By Amelia Tarallo
Part of living in any community revolves around understanding and celebrating the differences in religion, belief and culture of one’s neighbors. But the chances to explore these different cultures - and particularly faiths - is often limited.
Enter Faithful Women in Action, who have organized an opportunity to introduce their fellow Westwood residents to their neighbors’ faiths. During November, the town is being invited to participate in four different religious services as a way to better understand and appreciate their community. This first one happened at Temple Beth David last Friday, November 8.
When visitors entered Temple Beth David, a Reform Jewish congregation, they were invited into the main room and offered a copy of the siddur to follow along during services. Outside of the doors was a basket of kippahs - also known as yarmulkes - for male visitors to wear during the services.
Services were led by Rabbis Karen S. Citrin and Micah J. Citrin. “Why does he have a guitar?” one visitor whispered to her partner. Everyone visiting soon discovered that the services at Temple Beth David were a lot more musical than they expected. Along with the music, the two rabbis took the time to explain each part of their services, as well as providing English translations for their non-Hebrew reading guests.
Before they ended services, Rabbi Karen and Rabbi Micah took the time to answer any questions their visitors may have about their services. One person inquired about the length of the Torah - that is, a scroll containing the first five books of the Hebrew Bible - after hearing that they had just started at the beginning again following Yom Kippur. Rabbi Karen and Rabbi Micah shocked them with the answer: the Torah was long enough to wrap around the room, go through the banquet hall, and onward.
Another curious individual asked if everyone read the same parts of the Torah at the same time, since it takes a year to read. Along with Rabbi Karen and Rabbi Micah, a regular Temple-goer gave an answer: no, not always. Along with this question came another helpful explanation from Rabbi Karen. There isn’t only one way to read the Torah, and there are usually several different interpretations for just one section of the sacred text.

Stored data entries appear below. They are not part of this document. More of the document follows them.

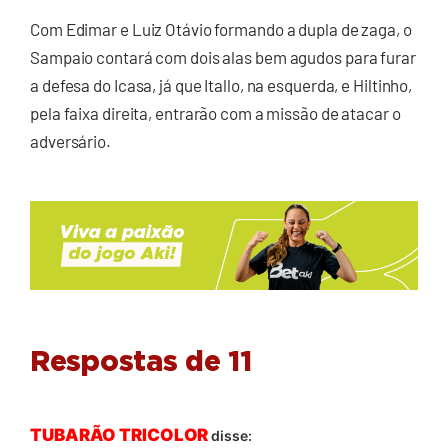
Com Edimar e Luiz Otávio formando a dupla de zaga, o
Sampaio contará com dois alas bem agudos para furar
a defesa do Icasa, já que Itallo, na esquerda, e Hiltinho,
pela faixa direita, entrarão com a missão de atacar o
adversário.
Respostas de 11
TUBARÃO TRICOLOR
disse:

The service at Temple Beth David represented the first in Faithful Women in Action’s series, with an additional one coming two days later at First Parish of Westwood, UCC. In the coming weeks, Faithful Women in Action will sponsor more interfaith services to encourage further exploration into the religious communities of Westwood. The next interfaith service will occur this Sunday, November 17, at the First Baptist Church in Westwood. An interfaith Thanksgiving service, also hosted at First Baptist Church, will follow on Monday, November 25.